ANJALI KAMAT: Do we know for how long he worked as an agent for the DEA? When did he stop working for the DEA?

SEBASTIAN ROTELLA: That’s one of the fundamental questions in the case that has yet to be answered. Different people say different things. Most people say that they do not feel that he was an informant when the Mumbai attacks happened, that he had been closed or deactivated before that. But some say it was between 2003 and 2005. Others are less clear.

The question is — it appears clear that he was training and an informant at the same time — did his work as an informant carry over into the period when he was scouting and preparing this attack? He plays a central role in the attack, using his American passport to scout these targets in Mumbai. And again, did his role evolve? Did it move from working drugs to working intelligence. He had a profile which was very useful to American agencies at a time when there was a dire need for intelligence gathering in Pakistan. And what was the communication between the agencies that were involved with him in different ways or getting these warnings or working with him as an informant?

ANJALI KAMAT: And part of what’s been contentious on this trip is the fact that Indian authorities — when were Indian authorities warned about David Headley? He wasn’t arrested ’til a year after the Mumbai attacks.

SEBASTIAN ROTELLA: That’s right. They weren’t warned about him, and they weren’t told about him, until he was arrested in October 2009. But there were warnings in the course of 2008, as he was doing these scouting trips in Mumbai. There were a series of increasingly specific and urgent warnings from the FBI and the CIA to Indian intelligence about a plot by Lashkar-e-Taiba to attack Mumbai. As the year went on, there was talk of specific targets like the Taj and other targets in the neighborhood, where Americans and Westerners and foreigners went. And one of the things that people in the American and Indian counterterrorism community say privately is that they wonder if there is some connection between Headley’s movements and those warnings, if there was some monitoring of him or some knowledge of him, not necessarily that he was as involved directly and centrally as he was, but that somehow played a role in these warnings.

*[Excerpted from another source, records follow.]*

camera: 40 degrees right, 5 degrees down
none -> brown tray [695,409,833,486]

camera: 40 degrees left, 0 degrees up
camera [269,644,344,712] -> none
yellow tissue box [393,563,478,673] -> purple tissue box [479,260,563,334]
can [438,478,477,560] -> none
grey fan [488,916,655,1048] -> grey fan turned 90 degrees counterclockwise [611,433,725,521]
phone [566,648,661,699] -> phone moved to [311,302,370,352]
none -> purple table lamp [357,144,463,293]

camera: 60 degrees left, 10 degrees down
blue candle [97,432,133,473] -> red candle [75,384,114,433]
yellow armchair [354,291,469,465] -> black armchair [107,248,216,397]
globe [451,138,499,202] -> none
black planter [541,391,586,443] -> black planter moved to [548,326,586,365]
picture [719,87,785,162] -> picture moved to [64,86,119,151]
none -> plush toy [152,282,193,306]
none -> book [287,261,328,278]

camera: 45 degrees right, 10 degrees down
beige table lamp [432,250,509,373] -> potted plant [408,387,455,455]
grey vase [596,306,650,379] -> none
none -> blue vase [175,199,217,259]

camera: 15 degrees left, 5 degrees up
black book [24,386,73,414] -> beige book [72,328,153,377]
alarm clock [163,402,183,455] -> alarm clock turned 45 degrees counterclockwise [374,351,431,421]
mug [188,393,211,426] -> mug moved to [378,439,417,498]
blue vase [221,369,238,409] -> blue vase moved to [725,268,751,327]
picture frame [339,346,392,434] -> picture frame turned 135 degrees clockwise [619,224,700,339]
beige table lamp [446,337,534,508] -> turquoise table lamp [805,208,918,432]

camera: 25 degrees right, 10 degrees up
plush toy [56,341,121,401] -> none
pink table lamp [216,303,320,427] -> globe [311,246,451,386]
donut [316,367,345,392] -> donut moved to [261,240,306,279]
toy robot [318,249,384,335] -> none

But then that leaves another mystery, which is, after Mumbai, he probably starts a new plot, first for Lashkar, and then continuing with al-Qaeda, where he scouts the Danish newspaper in Denmark that had published the caricatures of the Prophet Muhammad. And he does similar reconnaissance there. He even talks his way into the newspaper. So, the question is, what was known about him? And he — obviously he was allowed or he ended up dong that, so that’s another mystery. Why did it take so long to track him down? The official story is that American enforcement agencies didn’t learn about his activities until July 2009, when British intelligence detected his contact with al-Qaeda operatives in Britain related to that plot against the newspaper in Denmark.

AMY GOODMAN: We have ten seconds, but the issue of extradition, Sebastian?

SEBASTIAN ROTELLA: I don’t think an extradition of David Headley is going to happen. That’s part of his plea agreement. He is facing life in prison in the United States. The question is more, will his cooperation be helpful in prosecuting all the people who remain to be arrested, the masterminds of the Mumbai attacks, most of whom are still free and some of whom allegedly include people in Pakistani intelligence?

AMY GOODMAN: Sebastian Rotella, senior reporter for the investigative news website ProPublica, thank you very much for joining us.